Anna Coote, co-author of the report, said: "So many of us live to work, work to earn, and earn to consume, and our consumption habits are ending the earth's natural resources. Spending less time in paid work could help us to break this pattern. Not to mention that different shifts would ease rush hour and as a consequence, traffic."
"We could even become better employees - less stressed, more in control, happier in our jobs and more productive."
Sunday, 18 April 2010

Saturday, 17 April 2010

Trains in demand.

Generation Y.

Generation Y: They've arrived at work with a new attitude.

By Stephanie Armour from USA TODAY.

They're young, smart and impatient. They may wear flip-flops to the office or listen to iPods at their desk. They want to work, but they don't want work to be their life.
This is Generation Y, a force of as many as 70 million, and the first wave is just now embarking on their careers — taking their place in an increasingly multigenerational workplace.
There is no consensus over the exact birth dates that define Gen Y, also known by some as echo boomers and millennials. But the common definition generally includes the more than 70 million Americans born 1977 to 2002.
Get ready, because this generation — whose members have not yet hit 30 — is different from any that have come before, according to researchers and authors who study the lives of young people.
When they take their first jobs, Gen Y would be the fastest-growing segment of the workforce — growing from 14% of the workforce to 21% over the past four years to nearly 32 million workers.

This age group is moving into the labor force during a time of major demographic change, as companies around the USA have an aging workforce. Sixty-year-olds are working beside 20-year-olds.
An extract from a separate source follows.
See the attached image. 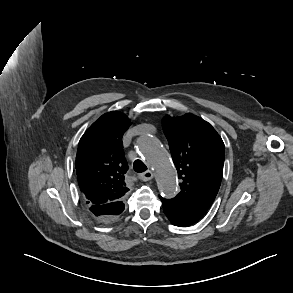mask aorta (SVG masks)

Fresh college graduates consider employees old enough to be their parents. And new job entrants are changing careers faster than college students change their majors, creating frustration for employers trying hard to retain and recruit talented high-performers.
They believe in their own worth.

"Generation Y is much less probable to respond to the traditional command-and-control type of management still popular in much of today's workforce," says Jordan Kaplan, an associate managerial science professor at Long Island University-Brooklyn in New York. "They've grown up questioning their parents, and now they're questioning their employers. They don't know how to shut up, which is great, but that's aggravating to the 50-year-old manager who says, 'Do it and do it now.' "
That speak-your-mind philosophy makes sense to Katie Patterson, an assistant account executive at Edelman Public Relations in Atlanta. The 23-year-old, who comes from Iowa and now lives with two roommates in a town home, likes to collaborate with others, and says many of her friends want to run their own businesses so they can be independent.
"We are not afraid to challenge the status quo," she says. "An environment where creativity and independent thinking are considered a positive and seducing to people my age. We're very independent and tech masters."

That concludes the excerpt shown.